◆ **Textausschnitt**:
Vanessa: Naja, aber es geht ja nicht darum, diese Strategie zu verallgemeinern. Es ist doch so, daß Leute hierher kommen und sich gegen diverse Widrigkeiten selbstverständlich auch zur Wehr setzen und zwar auf die verschiedensten Weisen. Sie kämpfen gegen die Flut von ausländerrechtlichen Bestimmungen, die ihren Alltag reglementieren, sie bleiben nicht in ihren Sammelunterkünften, fälschen ihre Papiere oder werfen sie weg. Da gibt es eine ganze Menge.

diskus: Und das zu zeigen, soll ein wesentlicher Bestandteil der Kanak History Revue sein?

◆ **Ziel der Übung**: Wiederhole bitte wörtlich den Teil des Textausschnitts oben, der mit den Worten „Vanessa: Naja, aber“ beginnt und mit „eine ganze Menge.“ endet.

◆ **Bereitgestellte Daten**:
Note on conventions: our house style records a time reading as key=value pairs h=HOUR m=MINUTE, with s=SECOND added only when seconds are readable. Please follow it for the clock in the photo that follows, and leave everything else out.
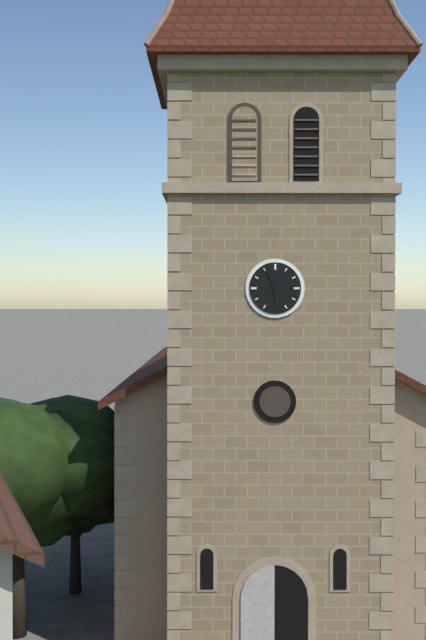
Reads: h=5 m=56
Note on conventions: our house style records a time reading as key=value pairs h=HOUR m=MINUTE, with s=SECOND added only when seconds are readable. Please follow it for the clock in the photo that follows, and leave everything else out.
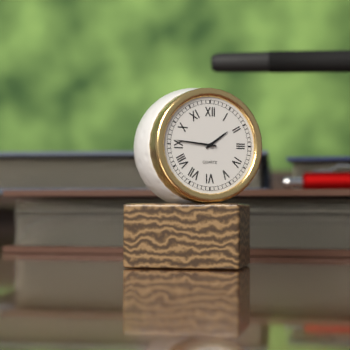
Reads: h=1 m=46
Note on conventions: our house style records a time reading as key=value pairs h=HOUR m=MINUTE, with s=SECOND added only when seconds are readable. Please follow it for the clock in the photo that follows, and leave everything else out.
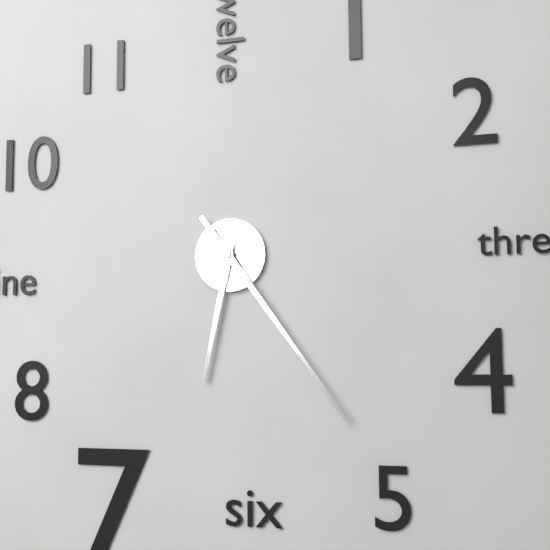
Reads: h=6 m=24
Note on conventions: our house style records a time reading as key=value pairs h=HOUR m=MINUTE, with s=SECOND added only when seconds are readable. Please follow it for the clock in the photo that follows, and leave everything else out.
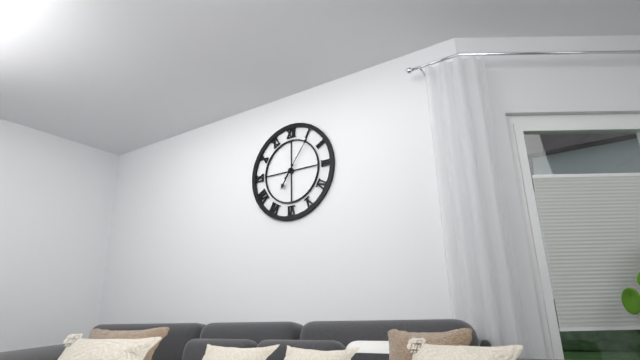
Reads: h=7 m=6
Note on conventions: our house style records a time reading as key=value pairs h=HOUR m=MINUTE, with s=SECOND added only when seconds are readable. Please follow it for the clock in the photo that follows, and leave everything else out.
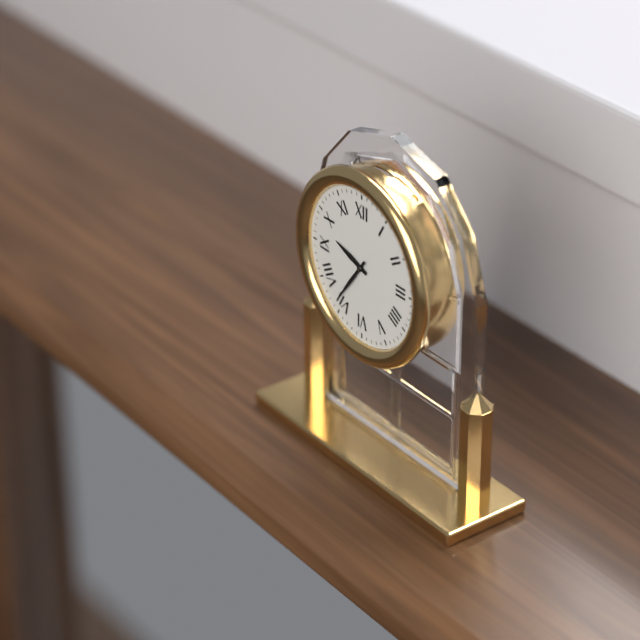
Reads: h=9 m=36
---
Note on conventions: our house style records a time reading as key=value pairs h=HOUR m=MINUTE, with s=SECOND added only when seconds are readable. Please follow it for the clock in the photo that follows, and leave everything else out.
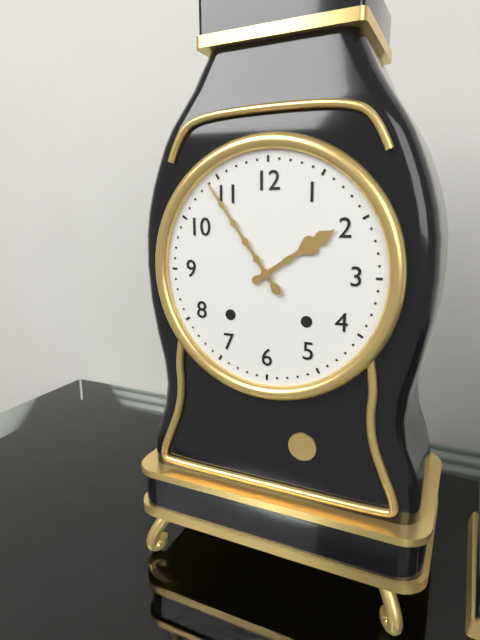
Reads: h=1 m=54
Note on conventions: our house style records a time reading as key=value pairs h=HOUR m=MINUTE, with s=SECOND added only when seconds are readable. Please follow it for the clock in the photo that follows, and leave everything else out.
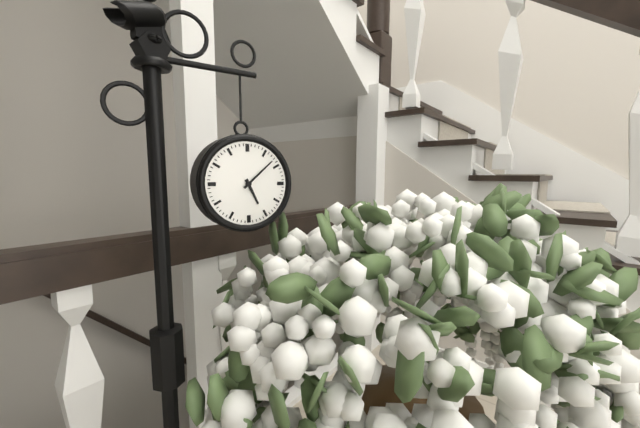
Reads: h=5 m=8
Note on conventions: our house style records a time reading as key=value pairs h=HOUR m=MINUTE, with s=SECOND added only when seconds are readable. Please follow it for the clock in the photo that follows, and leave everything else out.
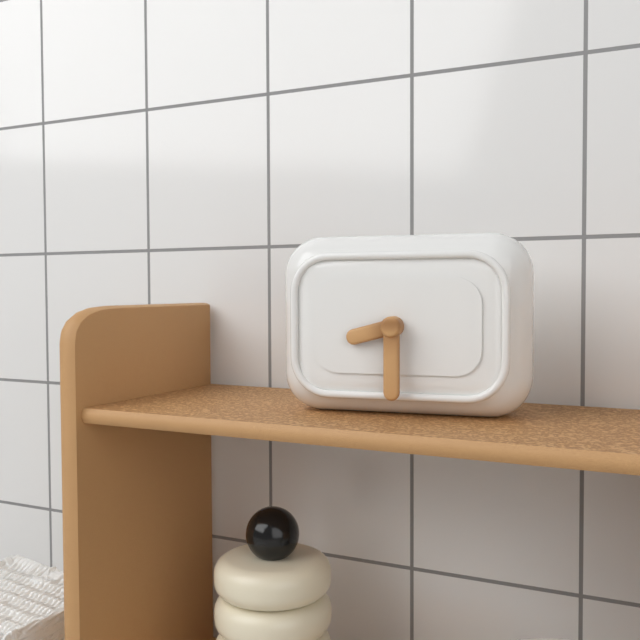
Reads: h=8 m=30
---
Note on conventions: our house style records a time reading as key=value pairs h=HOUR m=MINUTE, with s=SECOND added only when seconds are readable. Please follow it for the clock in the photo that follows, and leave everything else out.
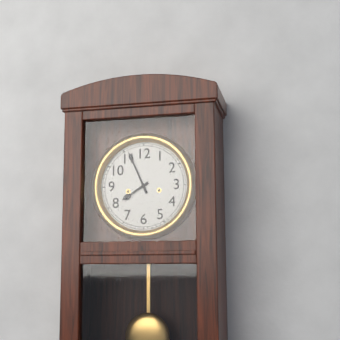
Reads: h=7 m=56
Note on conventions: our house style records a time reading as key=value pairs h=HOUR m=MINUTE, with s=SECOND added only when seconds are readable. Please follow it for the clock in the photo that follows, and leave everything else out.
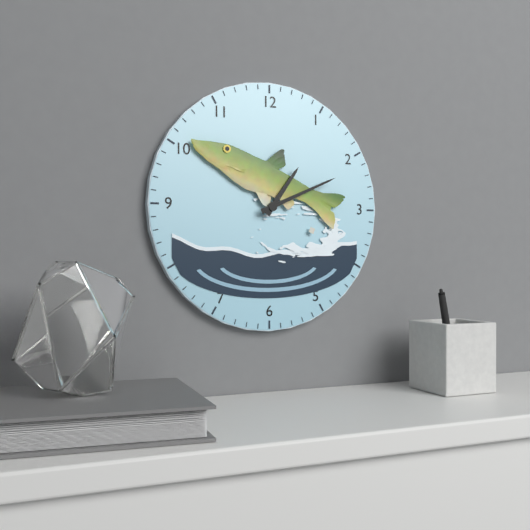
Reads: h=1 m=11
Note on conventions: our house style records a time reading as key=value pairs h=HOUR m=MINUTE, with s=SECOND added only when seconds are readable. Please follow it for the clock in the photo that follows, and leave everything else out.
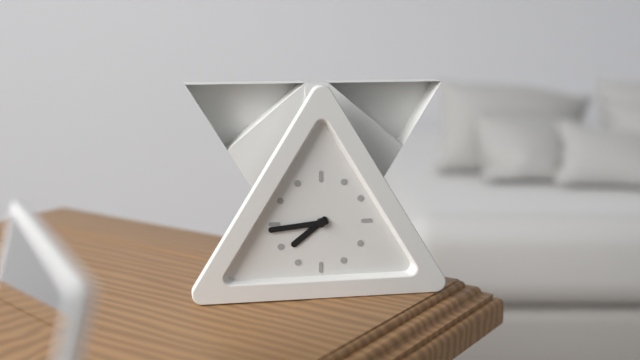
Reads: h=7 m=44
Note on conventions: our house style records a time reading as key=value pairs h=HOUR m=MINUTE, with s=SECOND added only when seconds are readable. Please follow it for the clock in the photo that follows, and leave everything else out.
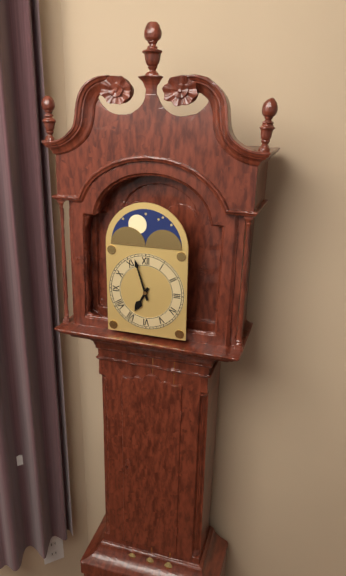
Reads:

◆ **Antwort zur Übung**:
Vanessa: Naja, aber es geht ja nicht darum, diese Strategie zu verallgemeinern. Es ist doch so, daß Leute hierher kommen und sich gegen diverse Widrigkeiten selbstverständlich auch zur Wehr setzen und zwar auf die verschiedensten Weisen. Sie kämpfen gegen die Flut von ausländerrechtlichen Bestimmungen, die ihren Alltag reglementieren, sie bleiben nicht in ihren Sammelunterkünften, fälschen ihre Papiere oder werfen sie weg. Da gibt es eine ganze Menge.